→ **DATA**:
..............................
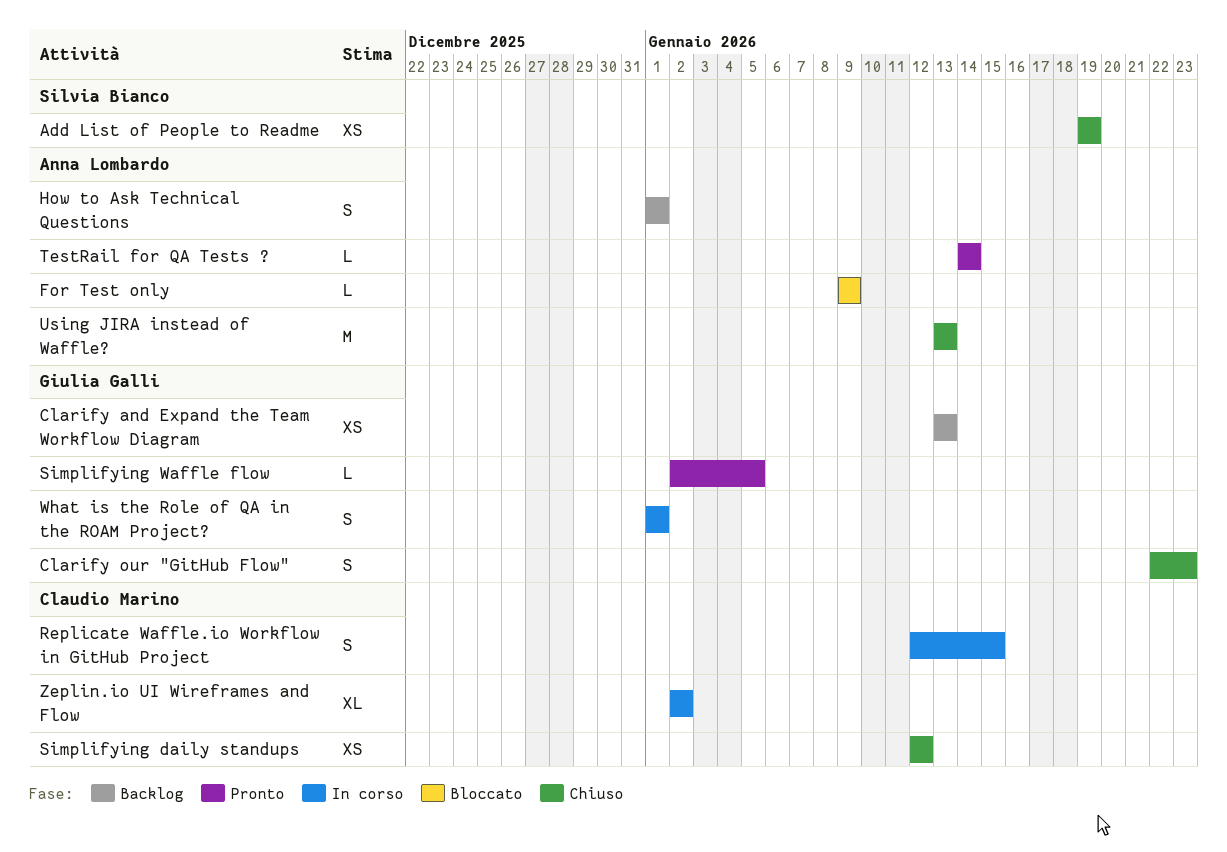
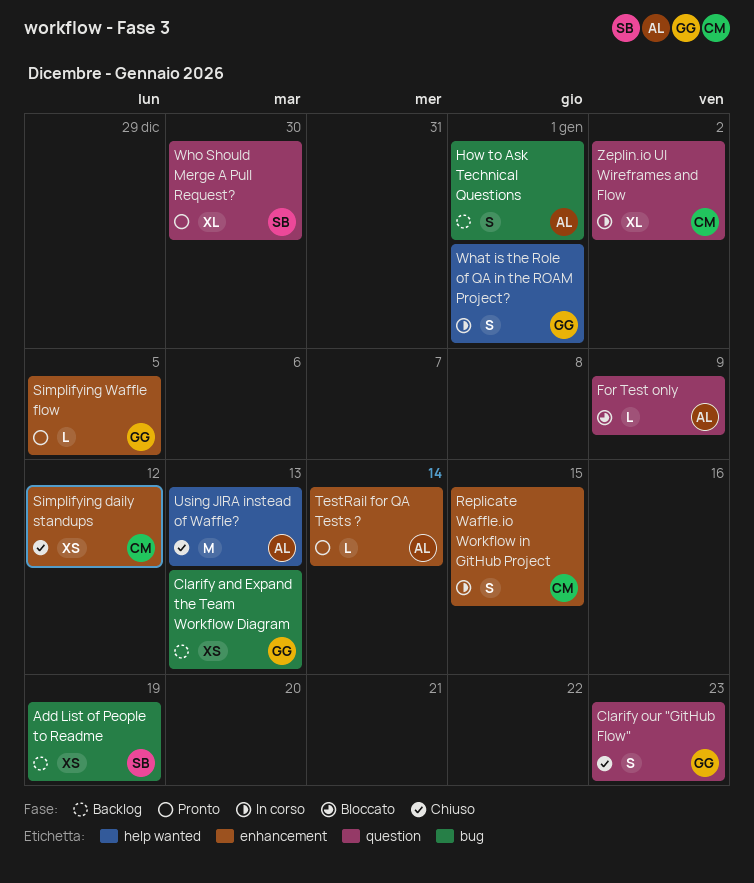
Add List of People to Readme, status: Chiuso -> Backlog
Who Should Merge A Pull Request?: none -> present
..............................
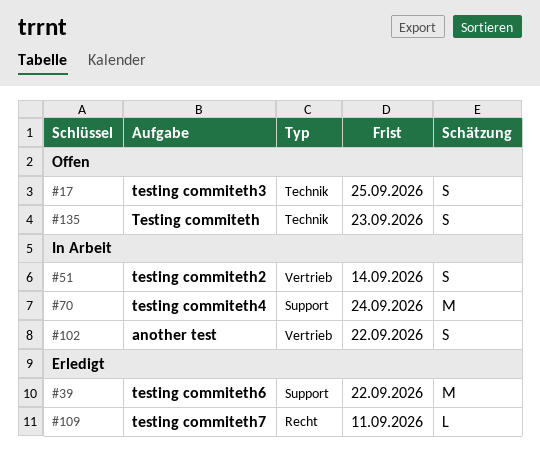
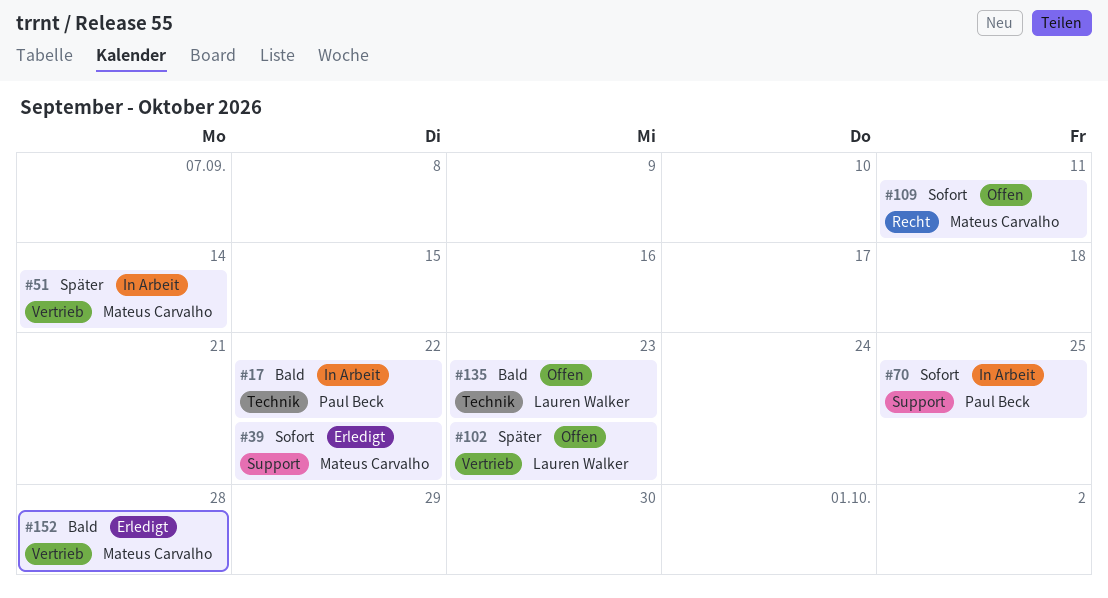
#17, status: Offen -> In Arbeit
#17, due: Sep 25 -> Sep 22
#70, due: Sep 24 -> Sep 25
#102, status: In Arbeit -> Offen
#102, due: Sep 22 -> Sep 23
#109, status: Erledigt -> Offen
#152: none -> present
..............................
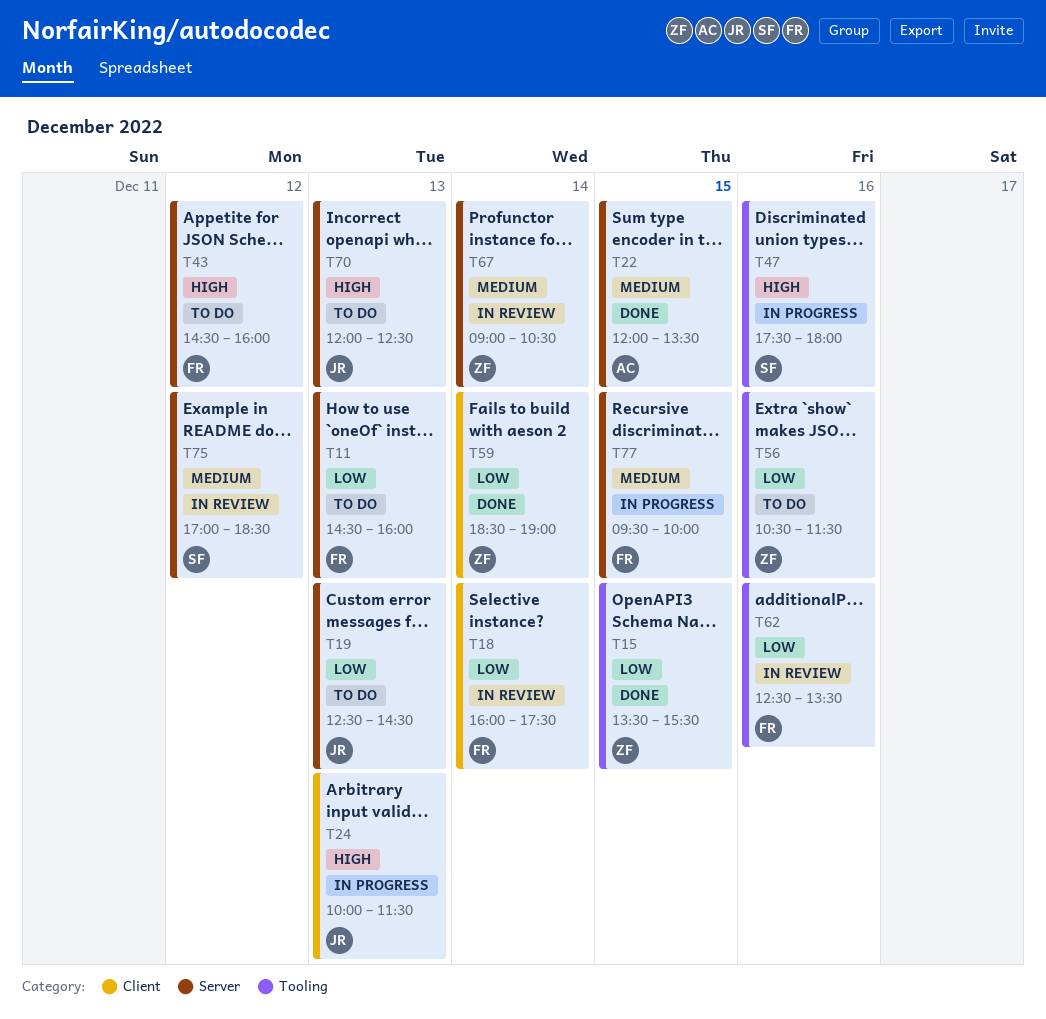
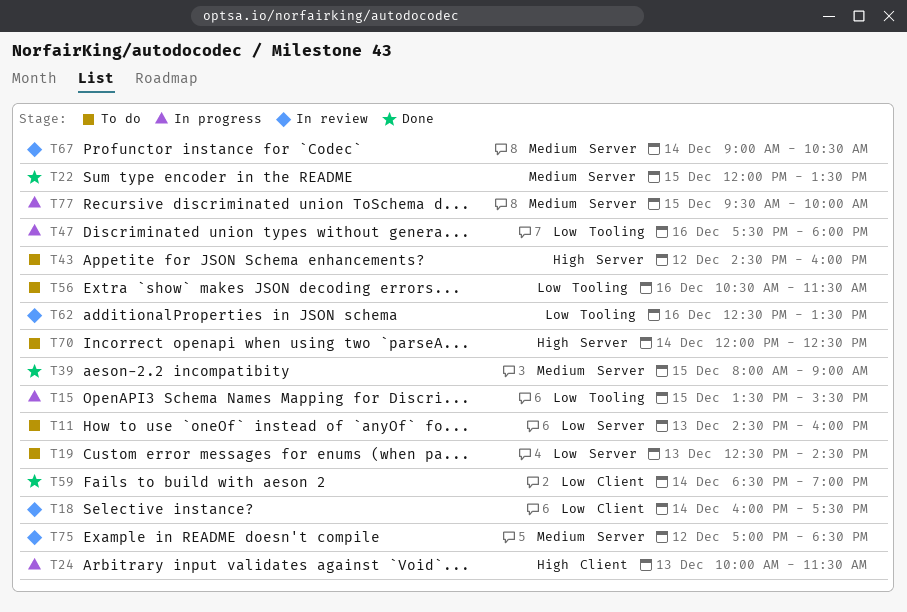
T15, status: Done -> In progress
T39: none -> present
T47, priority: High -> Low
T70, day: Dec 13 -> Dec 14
..............................
→ **WORK REQUEST**:
Above are some records; copy each line there that contains "none".

→ **RESULT**:
Who Should Merge A Pull Request?: none -> present
#152: none -> present
T39: none -> present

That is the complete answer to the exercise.